Cautionary Statements:

This news release contains "forward-looking information" and "forward-looking statements" (collectively, "forward-looking statements") within the meaning of the applicable Canadian securities legislation. All statements, other than statements of historical fact, are forward-looking statements and are based on expectations, estimates and projections as at the date of this news release. Any statement that involves discussions with respect to predictions, expectations, beliefs, plans, projections, objectives, assumptions, future events or performance (often but not always using phrases such as "expects", or "does not expect", "is expected", "anticipates" or "does not anticipate", "plans", "budget", "scheduled", "forecasts", "estimates", "believes" or "intends" or variations of such words and phrases or stating that certain actions, events or results "may" or "could", "would", "might" or "will" be taken to occur or be achieved) are not statements of historical fact and may be forward-looking statements. In this news release, forward-looking statements relate, among other things, to: the review and approval of future investor presentations, the completion and terms and conditions of the Proposed Transaction, the HashChain Meeting, the go-forward management of the resulting issuer and the trading of the resulting issuer shares and the development of the resulting issuer's business and operations. Forward-looking statements are necessarily based upon a number of estimates and assumptions that, while considered reasonable, are subject to known and unknown risks, uncertainties, and other factors which may cause the actual results and future events to differ materially from those expressed or implied by such forward-looking statements. Such factors include, but are not limited to: general business, economic, competitive, political and social uncertainties; and the delay or failure to receive board, shareholder, court or regulatory approvals. There can be no assurance that such statements will prove to be accurate, as actual results and future events could differ materially from those anticipated in such statements. Accordingly, readers should not place undue reliance on the forward-looking statements and information contained in this news release. Except as required by law, HashChain and Digihost assume no obligation to update the forward-looking statements of beliefs, opinions, projections, or other factors, should they change, except as required by law.

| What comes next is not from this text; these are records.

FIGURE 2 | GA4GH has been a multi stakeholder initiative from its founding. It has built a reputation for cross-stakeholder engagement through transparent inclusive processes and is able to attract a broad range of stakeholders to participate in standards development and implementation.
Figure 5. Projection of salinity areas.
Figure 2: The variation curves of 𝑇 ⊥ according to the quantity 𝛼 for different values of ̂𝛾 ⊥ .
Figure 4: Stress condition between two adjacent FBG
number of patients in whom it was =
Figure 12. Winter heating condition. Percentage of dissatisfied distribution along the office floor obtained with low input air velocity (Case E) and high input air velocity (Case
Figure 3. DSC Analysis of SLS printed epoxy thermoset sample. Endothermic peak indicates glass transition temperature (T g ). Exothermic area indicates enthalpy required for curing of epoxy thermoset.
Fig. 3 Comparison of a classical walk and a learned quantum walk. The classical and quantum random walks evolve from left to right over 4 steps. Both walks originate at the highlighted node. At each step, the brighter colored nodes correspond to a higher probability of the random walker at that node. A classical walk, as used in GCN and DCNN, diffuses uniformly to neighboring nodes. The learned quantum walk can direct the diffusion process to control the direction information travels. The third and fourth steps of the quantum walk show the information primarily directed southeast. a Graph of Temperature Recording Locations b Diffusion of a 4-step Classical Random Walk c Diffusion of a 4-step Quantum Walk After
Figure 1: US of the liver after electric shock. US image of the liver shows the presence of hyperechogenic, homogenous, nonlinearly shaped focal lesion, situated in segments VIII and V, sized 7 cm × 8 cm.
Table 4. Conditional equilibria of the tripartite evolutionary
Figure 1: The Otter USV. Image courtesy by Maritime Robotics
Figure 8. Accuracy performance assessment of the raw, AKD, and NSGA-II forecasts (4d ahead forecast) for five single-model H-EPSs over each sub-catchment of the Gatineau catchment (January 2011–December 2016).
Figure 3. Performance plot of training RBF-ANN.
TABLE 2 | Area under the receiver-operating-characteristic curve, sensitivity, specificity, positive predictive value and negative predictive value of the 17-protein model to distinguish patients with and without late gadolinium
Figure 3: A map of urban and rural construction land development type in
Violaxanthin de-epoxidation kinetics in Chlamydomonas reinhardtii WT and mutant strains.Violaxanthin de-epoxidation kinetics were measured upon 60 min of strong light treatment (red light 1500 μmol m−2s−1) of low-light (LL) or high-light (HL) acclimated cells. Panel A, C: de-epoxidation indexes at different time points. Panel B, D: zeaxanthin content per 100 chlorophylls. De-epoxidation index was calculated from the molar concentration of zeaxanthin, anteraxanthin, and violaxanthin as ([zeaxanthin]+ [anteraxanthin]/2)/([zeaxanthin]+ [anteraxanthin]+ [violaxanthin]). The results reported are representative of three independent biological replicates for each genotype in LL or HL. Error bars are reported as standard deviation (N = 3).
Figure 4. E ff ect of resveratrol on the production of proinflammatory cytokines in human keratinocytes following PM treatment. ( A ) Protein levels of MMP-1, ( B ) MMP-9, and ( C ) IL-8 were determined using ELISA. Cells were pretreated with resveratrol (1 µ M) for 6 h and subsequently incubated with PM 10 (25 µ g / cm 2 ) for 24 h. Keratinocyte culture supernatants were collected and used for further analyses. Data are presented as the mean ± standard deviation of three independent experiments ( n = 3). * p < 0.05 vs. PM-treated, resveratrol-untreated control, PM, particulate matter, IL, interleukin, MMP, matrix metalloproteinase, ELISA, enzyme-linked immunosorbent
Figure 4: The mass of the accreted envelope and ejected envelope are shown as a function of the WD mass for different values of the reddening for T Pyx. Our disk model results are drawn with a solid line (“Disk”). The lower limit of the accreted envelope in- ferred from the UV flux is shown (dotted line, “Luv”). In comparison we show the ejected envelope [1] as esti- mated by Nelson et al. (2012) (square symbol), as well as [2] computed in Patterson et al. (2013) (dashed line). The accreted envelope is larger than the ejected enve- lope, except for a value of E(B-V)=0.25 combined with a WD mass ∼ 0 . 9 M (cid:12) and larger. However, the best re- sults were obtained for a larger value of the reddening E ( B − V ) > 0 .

Neither the TSXV nor its Regulation Services Provider (as that term is defined in the policies of the TSXV) has in any way passed upon the merits of the Proposed Transaction and associated transactions and neither of the foregoing entities has in any way approved or disapproved of the contents of this press release.

Neither the TSXV nor its Regulation Services Provider (as that term is defined in the policies of the TSXV) accepts responsibility for the adequacy or accuracy of this press release.